Please format the text in all of the material below as a numbered list, skipping any blank lines.

#### Data in this exercise

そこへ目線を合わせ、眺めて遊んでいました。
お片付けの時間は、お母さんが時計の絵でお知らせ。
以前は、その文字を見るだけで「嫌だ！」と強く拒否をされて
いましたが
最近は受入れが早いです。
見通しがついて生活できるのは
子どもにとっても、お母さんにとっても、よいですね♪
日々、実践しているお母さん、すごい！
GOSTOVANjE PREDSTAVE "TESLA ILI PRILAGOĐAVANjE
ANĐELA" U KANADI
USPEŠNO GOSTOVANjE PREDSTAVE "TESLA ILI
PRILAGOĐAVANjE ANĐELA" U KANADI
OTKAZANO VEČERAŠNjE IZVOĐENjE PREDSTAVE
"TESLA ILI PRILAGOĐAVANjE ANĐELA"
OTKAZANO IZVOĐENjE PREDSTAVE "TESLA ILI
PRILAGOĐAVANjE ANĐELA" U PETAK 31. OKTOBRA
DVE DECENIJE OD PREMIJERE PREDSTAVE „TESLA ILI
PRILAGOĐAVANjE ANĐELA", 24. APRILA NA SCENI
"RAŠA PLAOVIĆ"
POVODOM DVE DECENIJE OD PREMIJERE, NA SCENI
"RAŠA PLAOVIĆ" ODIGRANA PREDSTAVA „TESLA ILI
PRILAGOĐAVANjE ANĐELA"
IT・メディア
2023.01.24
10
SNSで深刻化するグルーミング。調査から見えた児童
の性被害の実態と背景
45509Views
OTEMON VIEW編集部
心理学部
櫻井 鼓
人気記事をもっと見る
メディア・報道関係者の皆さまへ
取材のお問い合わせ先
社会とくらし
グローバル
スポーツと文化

########

* _Response area_
1. そこへ目線を合わせ、眺めて遊んでいました。
2. お片付けの時間は、お母さんが時計の絵でお知らせ。
3. 以前は、その文字を見るだけで「嫌だ！」と強く拒否をされて
4. いましたが
5. 最近は受入れが早いです。
6. 見通しがついて生活できるのは
7. 子どもにとっても、お母さんにとっても、よいですね♪
8. 日々、実践しているお母さん、すごい！
9. GOSTOVANjE PREDSTAVE "TESLA ILI PRILAGOĐAVANjE
10. ANĐELA" U KANADI
11. USPEŠNO GOSTOVANjE PREDSTAVE "TESLA ILI
12. PRILAGOĐAVANjE ANĐELA" U KANADI
13. OTKAZANO VEČERAŠNjE IZVOĐENjE PREDSTAVE
14. "TESLA ILI PRILAGOĐAVANjE ANĐELA"
15. OTKAZANO IZVOĐENjE PREDSTAVE "TESLA ILI
16. PRILAGOĐAVANjE ANĐELA" U PETAK 31. OKTOBRA
17. DVE DECENIJE OD PREMIJERE PREDSTAVE „TESLA ILI
18. PRILAGOĐAVANjE ANĐELA", 24. APRILA NA SCENI
19. "RAŠA PLAOVIĆ"
20. POVODOM DVE DECENIJE OD PREMIJERE, NA SCENI
21. "RAŠA PLAOVIĆ" ODIGRANA PREDSTAVA „TESLA ILI
22. PRILAGOĐAVANjE ANĐELA"
23. IT・メディア
24. 2023.01.24
25. 10
26. SNSで深刻化するグルーミング。調査から見えた児童
27. の性被害の実態と背景
28. 45509Views
29. OTEMON VIEW編集部
30. 心理学部
31. 櫻井 鼓
32. 人気記事をもっと見る
33. メディア・報道関係者の皆さまへ
34. 取材のお問い合わせ先
35. 社会とくらし
36. グローバル
37. スポーツと文化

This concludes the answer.